Так и делаю. Я даже не осознавала, что держала ее так крепко. На ее руке четыре красные отметины от моих пальцев.

– Извини, – бормочу я.

Катя уже на середине комнаты.

– Катя! – кричу ей.

Она оборачивается.

– Какого цвета его галстук?

Катя хмурит нос:

– Вона?

Мне приходится сдерживать себя, чтобы не закричать:

– Нет, другого мужчины.

– А. Не уверена.

– Пожалуйста, постарайся вспомнить. Хотя нас этому и не учили, но все же.

Катя приподнимает уголки губ в улыбке, закрывает глаза, а через несколько секунд открывает:

– Зеленый. Я почти на сто процентов уверена, что зеленый.

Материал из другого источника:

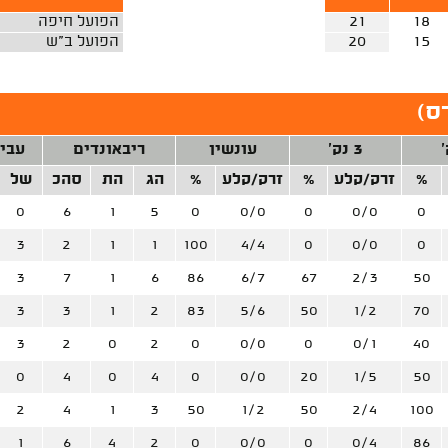
18
21
הפועל חיפה
15
20
הפועל ב"ש
ס
)
3 נק'
עונשין
ריבאונדים
עבי
%
זרק/קלע
%
זרק/קלע
%
הג
הת
סהכ
של
0
6
1
5
0
0/0
0
0/0
0
3
2
1
1
100
4/4
0
0/0
0
3
7
1
6
86
6/7
67
2/3
50
3
3
1
2
83
5/6
50
1/2
70
3
2
0
2
0
0/0
0
0/1
40
0
4
0
4
0
0/0
20
1/5
50
2
4
1
3
50
1/2
50
2/4
100
1
6
4
2
0
0/0
0
0/4
86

Ощущение такое, как будто невидимый кулак врезался мне в живот.

– Спасибо, – тихо говорю я ей. Страх сжимает сердце все больше по мере того, как я поднимаюсь по лестнице. Стоя в душе под теплой водой, я думаю о том, что сказал Эйб. А также о Тайлере Фертиге. Меня не выберут сегодня. Нет.

К сожалению, плохое предчувствие невозможно смыть вместе с потом и грязью.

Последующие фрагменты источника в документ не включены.